◆ **What to do**:
Task for the records below: please retype exactly and only the lines from the first through the one with "Review beg sekolah SWAN | SWAN", with every picture omitted.

[Saved entries]

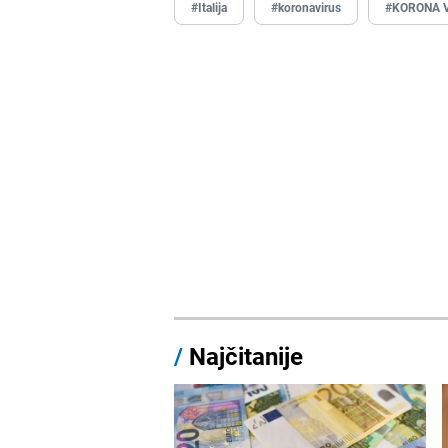
#Italija
#koronavirus
#KORONA 
/
Najčitanije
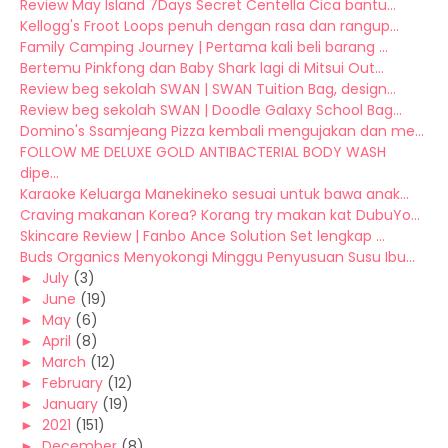
Review May Island 7Days Secret Centella Cica bantu...
Kellogg's Froot Loops penuh dengan rasa dan rangup...
Family Camping Journey | Pertama kali beli barang ...
Bertemu Pinkfong dan Baby Shark lagi di Mitsui Out...
Review beg sekolah SWAN | SWAN Tuition Bag, design...
Review beg sekolah SWAN | Doodle Galaxy School Bag...
Domino's Ssamjeang Pizza kembali mengujakan dan me...
FOLLOW ME DELUXE GOLD ANTIBACTERIAL BODY WASH
dipe...
Karaoke Keluarga Manekineko sesuai untuk bawa anak...
Craving makanan Korea? Korang try makan kat DubuYo...
Skincare Review | Fanbo Ance Solution Set lengkap ...
Buds Organics Menyokongi Minggu Penyusuan Susu Ibu...
►
July
(3)
►
June
(19)
►
May
(6)
►
April
(8)
►
March
(12)
►
February
(12)
►
January
(19)
►
2021
(151)
►
December
(8)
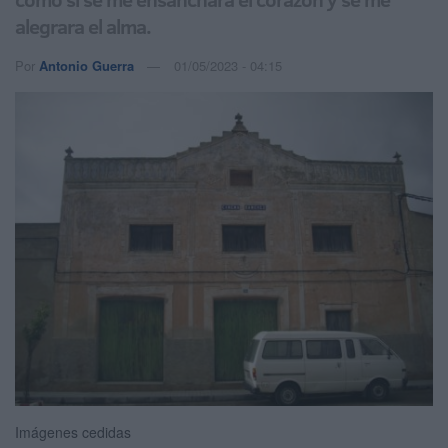
alegrara el alma.
Por
Antonio Guerra
01/05/2023 - 04:15
Imágenes cedidas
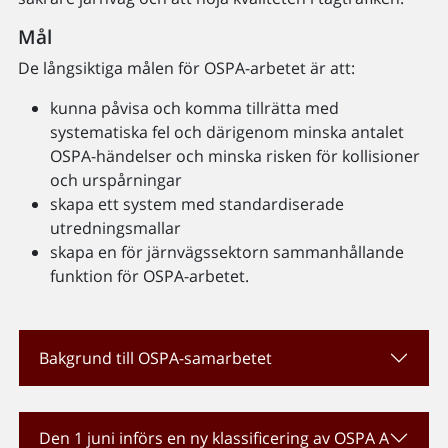
Mål
De långsiktiga målen för OSPA-arbetet är att:
kunna påvisa och komma tillrätta med
systematiska fel och därigenom minska antalet
OSPA-händelser och minska risken för kollisioner
och urspårningar
skapa ett system med standardiserade
utredningsmallar
skapa en för järnvägssektorn sammanhållande
funktion för OSPA-arbetet.
Bakgrund till OSPA-samarbetet
Den 1 juni införs en ny klassificering av OSPA A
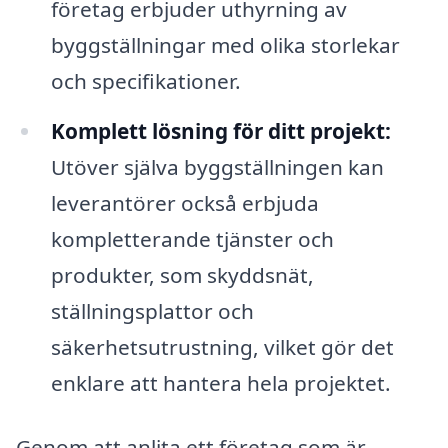
företag erbjuder uthyrning av
byggställningar med olika storlekar
och specifikationer.
Komplett lösning för ditt projekt:
Utöver själva byggställningen kan
leverantörer också erbjuda
kompletterande tjänster och
produkter, som skyddsnät,
ställningsplattor och
säkerhetsutrustning, vilket gör det
enklare att hantera hela projektet.
Genom att anlita ett företag som är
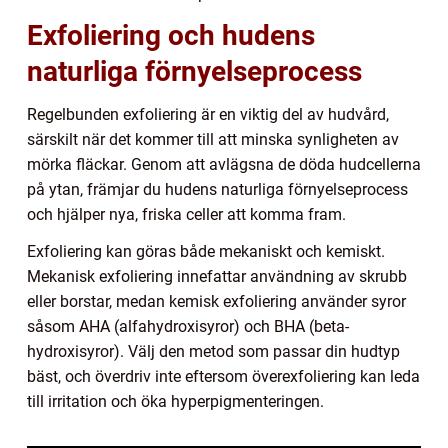
Exfoliering och hudens
naturliga förnyelseprocess
Regelbunden exfoliering är en viktig del av hudvård,
särskilt när det kommer till att minska synligheten av
mörka fläckar. Genom att avlägsna de döda hudcellerna
på ytan, främjar du hudens naturliga förnyelseprocess
och hjälper nya, friska celler att komma fram.
Exfoliering kan göras både mekaniskt och kemiskt.
Mekanisk exfoliering innefattar användning av skrubb
eller borstar, medan kemisk exfoliering använder syror
såsom AHA (alfahydroxisyror) och BHA (beta-
hydroxisyror). Välj den metod som passar din hudtyp
bäst, och överdriv inte eftersom överexfoliering kan leda
till irritation och öka hyperpigmenteringen.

◆ **Result of the task**:
#Italija
#koronavirus
#KORONA 
/
Najčitanije
Review May Island 7Days Secret Centella Cica bantu...
Kellogg's Froot Loops penuh dengan rasa dan rangup...
Family Camping Journey | Pertama kali beli barang ...
Bertemu Pinkfong dan Baby Shark lagi di Mitsui Out...
Review beg sekolah SWAN | SWAN Tuition Bag, design...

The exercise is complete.